An older neighborhood in Wayne is located on the tree streets Chestnut, Elm and Ash ) and is located north of the river between Clark Street and Fourth Street. Here are custom built homes built primarily in the early to mid 1900s. They are a variety of architectural styles and sizes in this area. The eastern section is called the Langworthy Subdivision after the Langworthy family who had a farm on this property long ago. Some of the homes in this area are called “kit” homes or “mail order” homes. In the early 1900’s a number of companies such as Sears and Roebuck, Montgomery Ward, Aladdin, Van Tine, and Lewis offered catalogues of homes which could be ordered and shipped in upwards of 30,000 pieces to your local train station. It came with a 75 page instruction book which gave step by step directions on construction and a promise that “a man of average ability” could put the house together and have it ready for occupancy in 90 days. It was like a giant puzzle where each piece was stamped with the company name and a number that identified where that piece belonged in the house. These homes were sold and built all over our country. Between 1908 and 1940, Sears alone sold 70,000 of these homes across the nation. There are a number of these homes in Wayne. Several books have been written on how to find and identify these unique houses.

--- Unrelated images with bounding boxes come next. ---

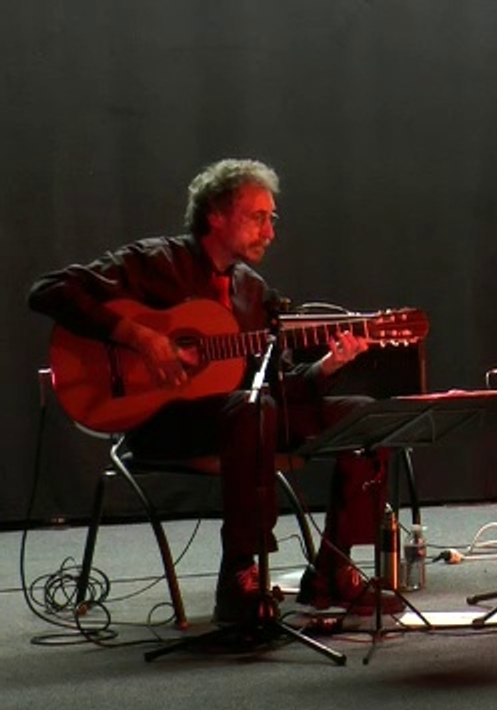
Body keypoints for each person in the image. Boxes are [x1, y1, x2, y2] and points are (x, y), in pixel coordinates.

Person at [28, 158, 403, 623]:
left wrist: (330, 363)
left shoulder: (253, 292)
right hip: (159, 423)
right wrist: (143, 338)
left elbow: (279, 384)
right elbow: (48, 290)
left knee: (362, 415)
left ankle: (334, 570)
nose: (270, 231)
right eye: (257, 217)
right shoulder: (157, 263)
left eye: (272, 218)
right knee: (252, 410)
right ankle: (240, 576)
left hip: (244, 419)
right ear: (216, 216)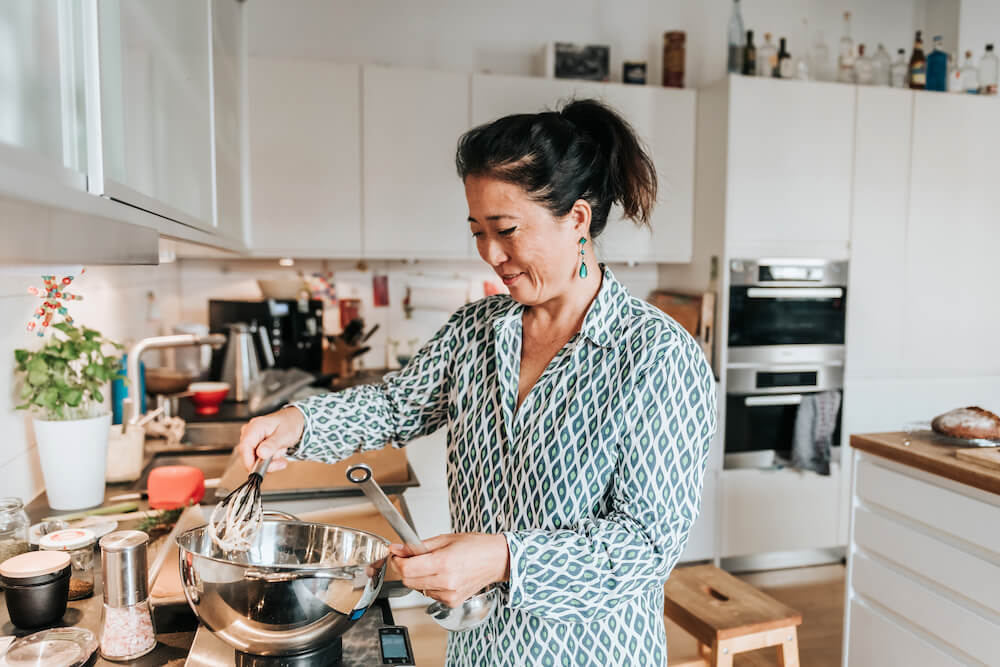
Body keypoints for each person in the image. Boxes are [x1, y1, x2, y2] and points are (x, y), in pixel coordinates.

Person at [236, 98, 717, 666]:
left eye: (507, 230)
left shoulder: (658, 357)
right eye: (477, 232)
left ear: (578, 219)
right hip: (480, 647)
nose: (492, 254)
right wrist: (298, 421)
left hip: (587, 652)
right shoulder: (476, 331)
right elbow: (395, 407)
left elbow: (643, 548)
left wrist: (503, 559)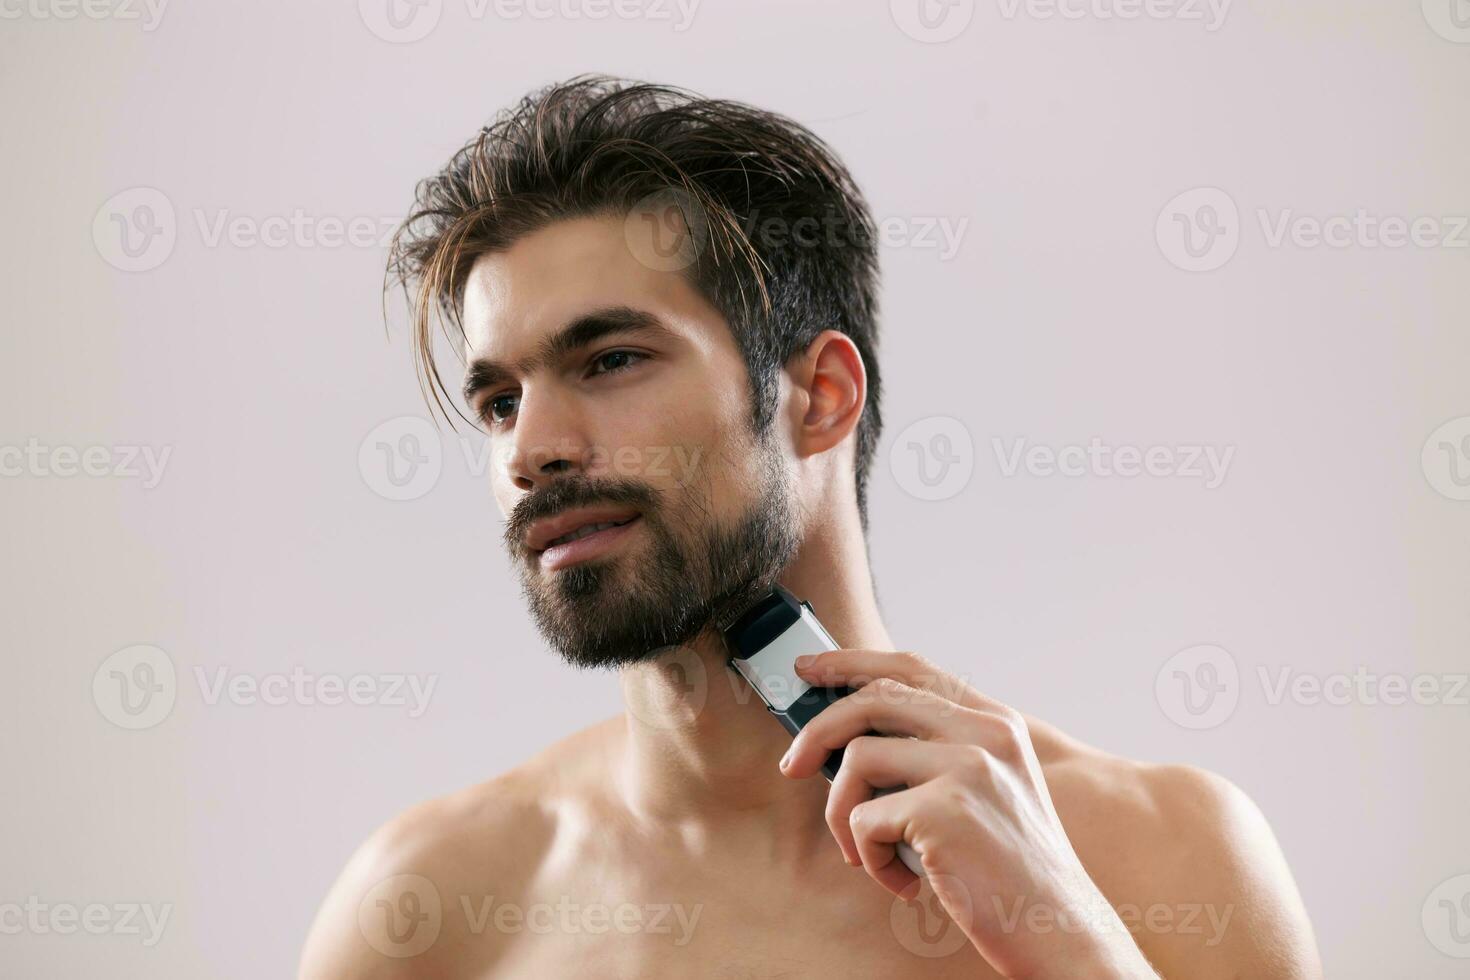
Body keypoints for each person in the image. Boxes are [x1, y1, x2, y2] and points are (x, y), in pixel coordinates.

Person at [300, 75, 1322, 978]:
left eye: (609, 359)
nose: (533, 449)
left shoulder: (1167, 856)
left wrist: (1069, 937)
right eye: (500, 401)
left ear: (820, 395)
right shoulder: (424, 912)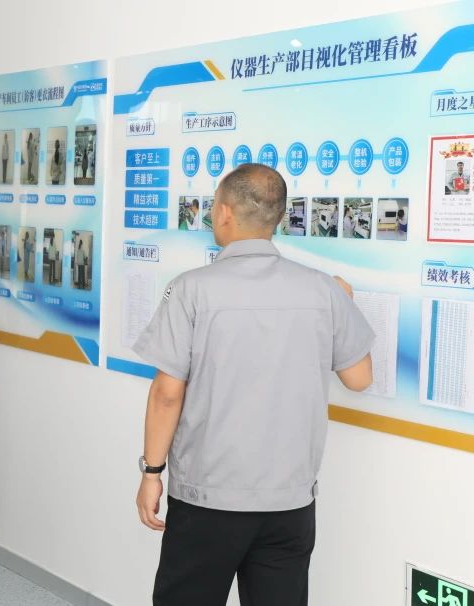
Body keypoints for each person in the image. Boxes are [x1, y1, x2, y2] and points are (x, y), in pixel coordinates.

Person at [132, 163, 375, 606]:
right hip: (290, 501)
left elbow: (167, 395)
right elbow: (359, 379)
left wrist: (151, 473)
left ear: (224, 212)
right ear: (276, 218)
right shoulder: (322, 290)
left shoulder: (190, 289)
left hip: (208, 497)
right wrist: (342, 303)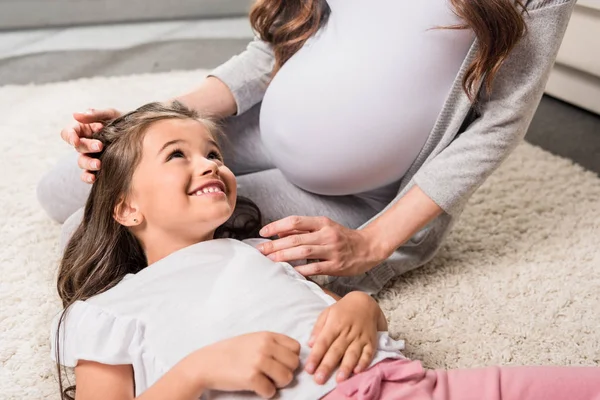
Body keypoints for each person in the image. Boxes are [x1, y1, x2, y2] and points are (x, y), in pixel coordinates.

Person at [52, 103, 600, 400]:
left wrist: (362, 307)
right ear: (126, 209)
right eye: (177, 155)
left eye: (213, 152)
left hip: (403, 386)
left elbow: (334, 309)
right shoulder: (107, 311)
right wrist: (197, 371)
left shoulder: (262, 252)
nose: (211, 163)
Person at [39, 0, 576, 295]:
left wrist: (371, 243)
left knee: (84, 237)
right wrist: (150, 124)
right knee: (64, 185)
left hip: (368, 200)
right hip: (253, 126)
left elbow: (500, 122)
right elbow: (266, 52)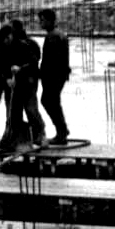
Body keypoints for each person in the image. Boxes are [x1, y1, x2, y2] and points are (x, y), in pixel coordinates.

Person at [0, 17, 46, 153]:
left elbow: (34, 63)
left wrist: (20, 69)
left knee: (31, 110)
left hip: (27, 84)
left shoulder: (27, 45)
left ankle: (40, 136)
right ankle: (14, 140)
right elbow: (0, 66)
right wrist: (7, 79)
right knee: (12, 113)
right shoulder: (2, 47)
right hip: (11, 86)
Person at [38, 8, 71, 144]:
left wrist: (41, 73)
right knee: (52, 102)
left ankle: (61, 131)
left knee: (48, 101)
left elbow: (51, 61)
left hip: (53, 76)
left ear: (50, 20)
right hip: (59, 75)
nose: (41, 23)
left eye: (42, 20)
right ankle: (62, 130)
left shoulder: (52, 36)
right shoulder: (58, 34)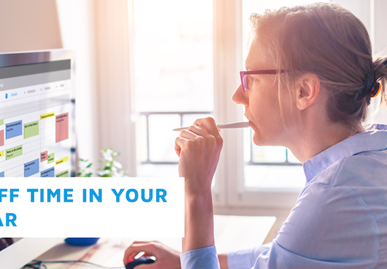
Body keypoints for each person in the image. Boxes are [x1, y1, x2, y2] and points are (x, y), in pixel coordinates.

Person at [123, 2, 387, 268]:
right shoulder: (368, 163)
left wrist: (197, 191)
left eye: (251, 79)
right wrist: (183, 261)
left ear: (304, 91)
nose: (238, 96)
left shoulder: (334, 196)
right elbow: (283, 253)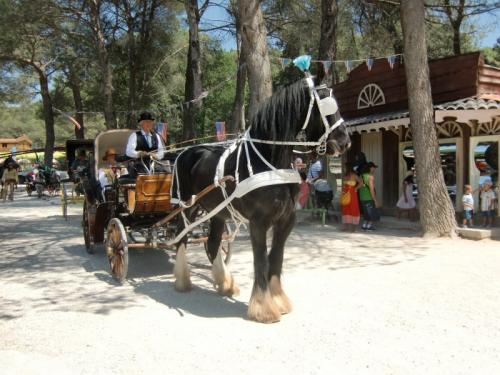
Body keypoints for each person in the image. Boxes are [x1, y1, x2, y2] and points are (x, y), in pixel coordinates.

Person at [126, 111, 165, 177]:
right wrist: (138, 153)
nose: (148, 124)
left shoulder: (156, 136)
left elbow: (162, 152)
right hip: (139, 166)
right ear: (141, 124)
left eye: (150, 122)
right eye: (146, 122)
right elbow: (128, 151)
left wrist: (156, 156)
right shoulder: (135, 135)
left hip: (155, 166)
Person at [358, 162, 379, 230]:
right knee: (371, 212)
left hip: (362, 197)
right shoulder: (370, 177)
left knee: (365, 212)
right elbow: (371, 189)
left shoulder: (361, 176)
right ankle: (369, 226)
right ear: (370, 168)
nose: (374, 169)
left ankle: (364, 225)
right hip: (369, 197)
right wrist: (375, 200)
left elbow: (360, 185)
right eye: (374, 168)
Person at [340, 163, 362, 232]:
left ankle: (354, 228)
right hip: (346, 193)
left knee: (353, 209)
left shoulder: (354, 175)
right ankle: (346, 227)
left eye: (345, 167)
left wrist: (356, 189)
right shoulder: (345, 175)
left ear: (347, 168)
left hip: (352, 194)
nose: (344, 168)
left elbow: (361, 183)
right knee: (346, 209)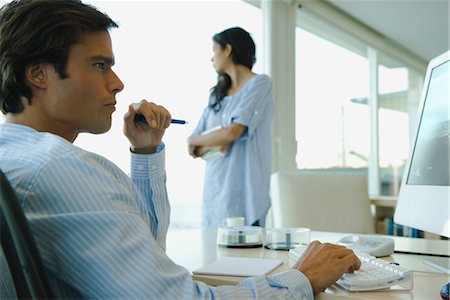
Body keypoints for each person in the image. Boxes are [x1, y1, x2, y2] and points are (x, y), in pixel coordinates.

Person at [0, 0, 360, 299]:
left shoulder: (15, 158)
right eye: (99, 65)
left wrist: (145, 153)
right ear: (38, 74)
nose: (118, 83)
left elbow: (144, 259)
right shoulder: (61, 168)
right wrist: (303, 279)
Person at [188, 27, 272, 227]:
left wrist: (209, 140)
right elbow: (192, 148)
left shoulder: (260, 84)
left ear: (227, 50)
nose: (211, 58)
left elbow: (234, 131)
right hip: (216, 193)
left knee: (249, 255)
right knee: (213, 255)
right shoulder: (216, 96)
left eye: (214, 49)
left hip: (246, 194)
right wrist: (213, 142)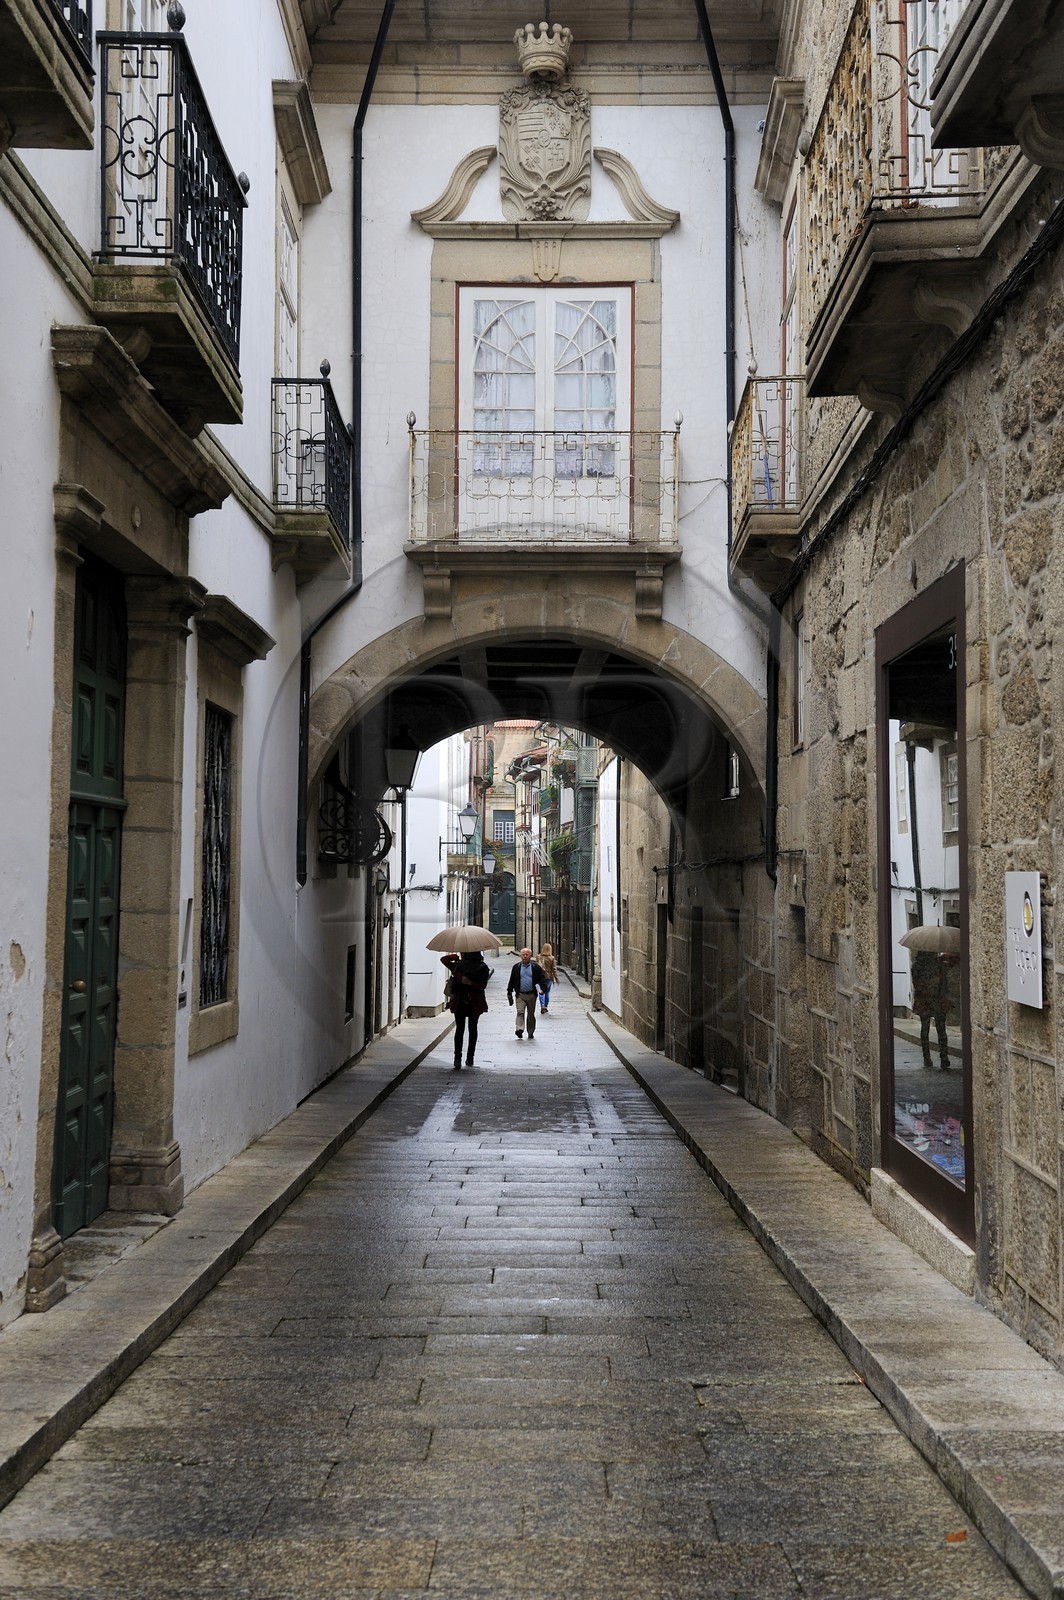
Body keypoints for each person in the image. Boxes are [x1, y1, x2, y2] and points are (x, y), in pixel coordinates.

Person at [440, 949, 491, 1070]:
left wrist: (455, 957)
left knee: (460, 1029)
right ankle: (470, 1057)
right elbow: (483, 986)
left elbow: (444, 959)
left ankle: (457, 1057)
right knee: (472, 1029)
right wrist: (472, 984)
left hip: (461, 1000)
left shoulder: (458, 967)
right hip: (475, 1002)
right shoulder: (483, 967)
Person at [910, 950, 955, 1070]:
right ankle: (944, 1057)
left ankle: (927, 1058)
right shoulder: (939, 964)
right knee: (941, 1030)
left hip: (924, 1000)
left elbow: (917, 984)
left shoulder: (917, 966)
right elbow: (945, 978)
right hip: (937, 1000)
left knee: (925, 1029)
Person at [506, 947, 547, 1039]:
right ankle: (519, 1029)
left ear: (530, 956)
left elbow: (542, 979)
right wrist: (509, 992)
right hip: (520, 994)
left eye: (527, 954)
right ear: (520, 956)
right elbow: (512, 980)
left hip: (532, 995)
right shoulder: (516, 967)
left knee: (531, 1014)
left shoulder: (536, 967)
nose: (525, 956)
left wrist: (543, 989)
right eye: (523, 954)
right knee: (520, 1012)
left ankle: (530, 1031)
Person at [536, 941, 559, 1014]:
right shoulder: (552, 958)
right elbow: (554, 969)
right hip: (549, 977)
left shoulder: (538, 957)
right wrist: (556, 978)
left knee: (541, 991)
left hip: (540, 977)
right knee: (547, 992)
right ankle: (545, 1006)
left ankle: (542, 1005)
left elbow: (536, 967)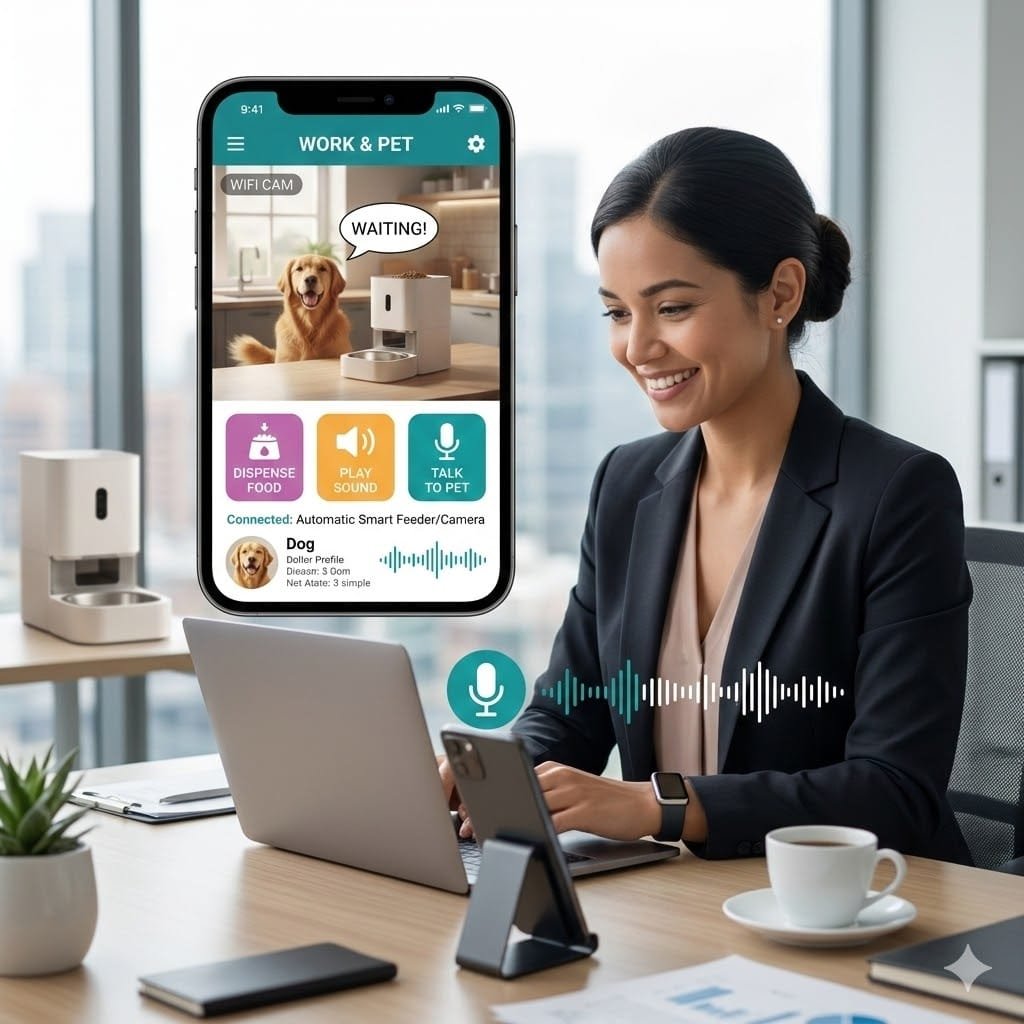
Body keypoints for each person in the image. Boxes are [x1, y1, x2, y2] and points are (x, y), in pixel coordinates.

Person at [440, 127, 974, 864]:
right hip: (673, 905)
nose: (637, 347)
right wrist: (492, 777)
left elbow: (896, 792)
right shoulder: (627, 484)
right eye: (617, 313)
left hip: (846, 904)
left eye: (672, 308)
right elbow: (569, 715)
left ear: (780, 294)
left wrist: (657, 806)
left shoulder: (896, 495)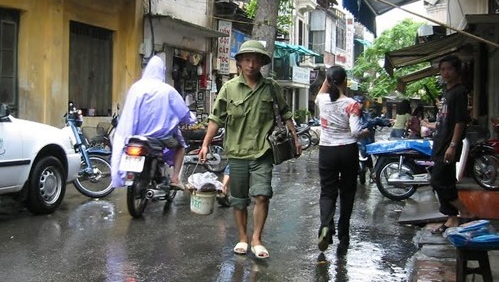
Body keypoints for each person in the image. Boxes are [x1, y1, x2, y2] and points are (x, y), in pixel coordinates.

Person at [198, 40, 301, 259]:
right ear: (240, 63)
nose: (251, 64)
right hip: (236, 153)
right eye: (247, 60)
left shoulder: (271, 87)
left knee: (262, 195)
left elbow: (285, 113)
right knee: (239, 200)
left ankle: (257, 239)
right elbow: (216, 118)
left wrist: (295, 137)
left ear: (262, 63)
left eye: (256, 60)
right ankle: (243, 237)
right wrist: (206, 143)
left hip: (262, 152)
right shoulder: (229, 88)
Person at [111, 55, 196, 190]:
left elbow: (129, 112)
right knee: (181, 146)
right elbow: (183, 112)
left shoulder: (136, 87)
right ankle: (175, 178)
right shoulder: (167, 90)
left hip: (136, 137)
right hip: (161, 138)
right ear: (161, 71)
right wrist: (190, 120)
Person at [315, 66, 370, 253]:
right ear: (345, 81)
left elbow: (323, 91)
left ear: (328, 82)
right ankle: (344, 234)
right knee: (347, 192)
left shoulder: (322, 100)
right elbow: (355, 132)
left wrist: (328, 77)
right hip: (347, 151)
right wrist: (365, 133)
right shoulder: (352, 103)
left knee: (327, 191)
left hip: (327, 151)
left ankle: (325, 225)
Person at [426, 55, 474, 234]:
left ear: (457, 71)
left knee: (438, 181)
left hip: (448, 144)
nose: (445, 73)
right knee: (445, 182)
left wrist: (453, 145)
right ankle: (452, 218)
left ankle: (465, 212)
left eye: (449, 69)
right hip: (440, 143)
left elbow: (460, 121)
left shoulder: (459, 92)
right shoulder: (447, 93)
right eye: (442, 69)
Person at [353, 95, 375, 184]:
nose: (360, 105)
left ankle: (373, 174)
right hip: (352, 140)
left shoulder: (366, 115)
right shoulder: (349, 114)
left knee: (368, 155)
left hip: (364, 140)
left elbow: (370, 125)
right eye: (358, 103)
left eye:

Another neighborhood of houses of a variety of styles and sizes is located south of the river, west of Elizabeth and north of Michigan Avenue. It is a lovely neighborhood of tree lined streets and unique homes. Besides all of the many styles of houses in the neighborhoods of our community, many families live in condominiums and apartments as well. There is something for everyone in Wayne. As Christmas approaches, it is a good opportunity to travel throughout the neighborhoods of our city and observe how many homeowners decorate their homes in the spirit of the holidays showing off their lovely houses. Take a ride through our six square miles and enjoy the view this holiday season. (Some information for this article taken from “The City of Wayne” by Valerie Latzman and “Michigan’s US-12 Heritage Trail” by Saborio and Kosky.)